At times witty and humorous through the storytelling, John Quillen’s Tempting the Throne Room also illustrates the tragedy that the great mountains of the world may bestow on the overambitious adventurer.
Quillen becomes the central character on his journey to Broad Peak, a place far from civilization and the sister mountain to the notorious K2. Only Everest is taller and more sought after than K2. Broad Peak, as the reader learns, is also not to be taken for granted. Not that it ever has been, only Quillen makes it clear that the mountain is no more forgiving than any other mammoth peak. It is fraught with perils similar to its larger siblings, both in the bumpy journey to it as well as the difficult ascension of it.
Tempting the Throne Room is more than a story of climbing mountains, though this central theme is what draws its wide variety of characters together. It is also as much a story about understanding far cultures and experiencing, along with Quillen, the surprising similarities and also stark differences that we must face and understand. It is of brotherhood recognized and of a friend rescued.
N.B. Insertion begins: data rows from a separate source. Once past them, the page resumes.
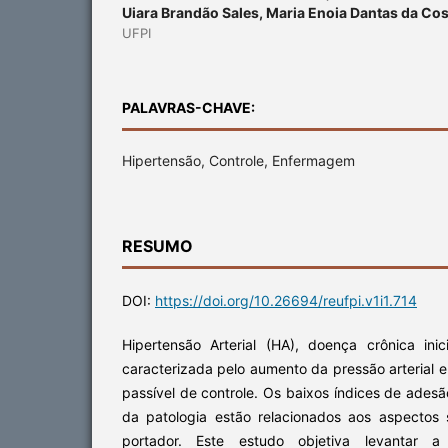
Uiara Brandão Sales, Maria Enoia Dantas da Cos
UFPI
PALAVRAS-CHAVE:
Hipertensão, Controle, Enfermagem
RESUMO
DOI:
https://doi.org/10.26694/reufpi.v1i1.714
Hipertensão Arterial (HA), doença crônica inic
caracterizada pelo aumento da pressão arterial e
passível de controle. Os baixos índices de adesã
da patologia estão relacionados aos aspectos 
portador. Este estudo objetiva levantar a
It is at once a wonderful journey and a harrowing one. A journey of mountain climbing, its skilled denizens, its prolific professionals, and its intent intermediaries. At one point, Quillen talks of witnessing the physical manifestation of a guardian angel during great danger at high elevation. This was particularly riveting and I will not soon forget it.
If not somewhat more lighthearted, John Quillen’s writing style is similar to John Krakauer, the famed writer of such works as Into Thin Air and Into the Wild. Quillen is skilled in the art of writing and this book should not be overlooked if you are an adventurer or, like me, enjoy reading adventure books.